Migrant’s death hits community hard

  • July 4, 2020

BURFORD, ONT. -- With many of Scotlynn Group Inc.’s migrant farm workers either still in or just out of quarantine, few were able to attend a memorial Mass on June 28 for Juan Lopez Chaparro at Blessed Sacrament Church in Burford, Ont.

Instead, the Mass was live-streamed on Facebook, allowing them and Lopez Chaparro’s family in Mexico to view the liturgy.

Chaparro died June 20 at London’s University Hospital. He was the third migrant farm worker from Mexico to die of COVID-19 in Ontario. In the hour before Chaparro’s, Spanish-language memorial Mass, the Windsor-Essex Health Unit reported a massive one-day COVID-19 spike of 98 cases, 96 of them among farm workers.

More than 1,000 migrant farm workers have tested positive for the virus in Ontario, according to the Justice for Migrant Workers advocacy group. It has called for the complete shutdown of Ontario farms until they are sterilized to prevent the spread.

The memorial Mass, celebrated by Fr. Peter Ciallella, fell on the ninth day after Lopez Chaparro’s death, and so honoured the Mexican tradition of “la novena” – nine days of prayers and visitation after a death.

From the altar, Ciallella brought a message from Lopez Chaparro’s widow, Augustine Galindo, in Tultitlán de Mariano Escobedo, about an hour’s drive north of Mexico City.

“Remember my husband, the man that he was — a good man, a kind-hearted man, a man of peace,” said Galindo through Ciallella.

Lopez Chaparro had been in Canada since the middle of April. He had been making the annual trek to Canada to work on Scotlynn Group Inc.’s Vittoria, Ont. farm since 2010. He leaves behind four adult children — 29-year-old Vianeli, 27-year-old Ana Laura, 25-year-old Juan Diego and 22-year-old Hugo Adán.

“I don’t know. I feel like I’m missing half of me,” Galindo told The Catholic Register in a text exchange.

The day before the memorial Mass, Ciallella launched a GoFundMe campaign to support Lopez Chaparro’s family. In the first 72 hours the Go Fund Me page had raised $14,500 from 133 donors.

The Mass was an emotional moment for Alfredo Perez, who first came to Scotlynn’s farm as a migrant worker 20 years ago and is now a Canadian citizen and Scotlynn manager. The death has hit everyone on the farm hard, Perez said.

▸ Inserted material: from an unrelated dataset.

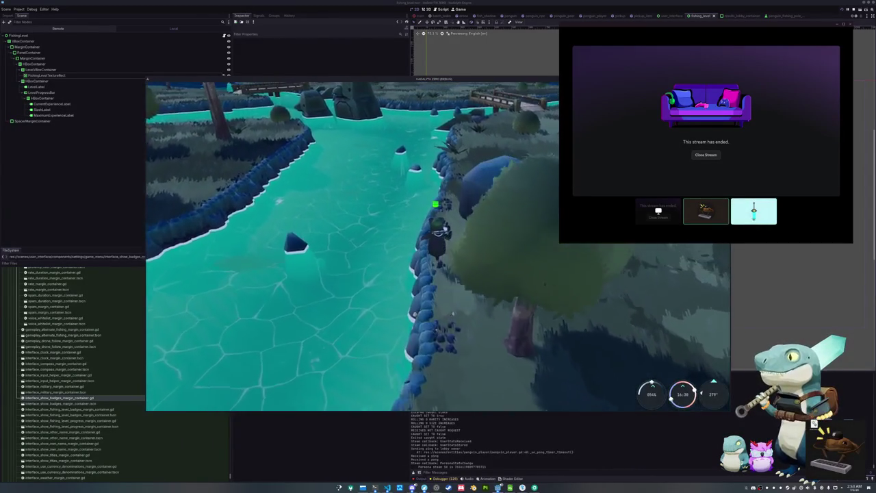
pyautogui.press('w')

Norfolk County mayor and Haldimand-Norfolk Board of Health chair Krystal Chopp spoke in Spanish and English at the end of the Mass to recognize the sacrifices Lopez Chaparro and other migrant workers make to earn a better life for their families in Mexico.

“We are saddened by Mr. Chaparro’s passing,” she said.

When farm bunkhouses were first built, nobody was thinking about a contagious and deadly disease like COVID-19, Chopp told The Catholic Register.

“We’re going to have to look at how our migrant workers are housed,” she said.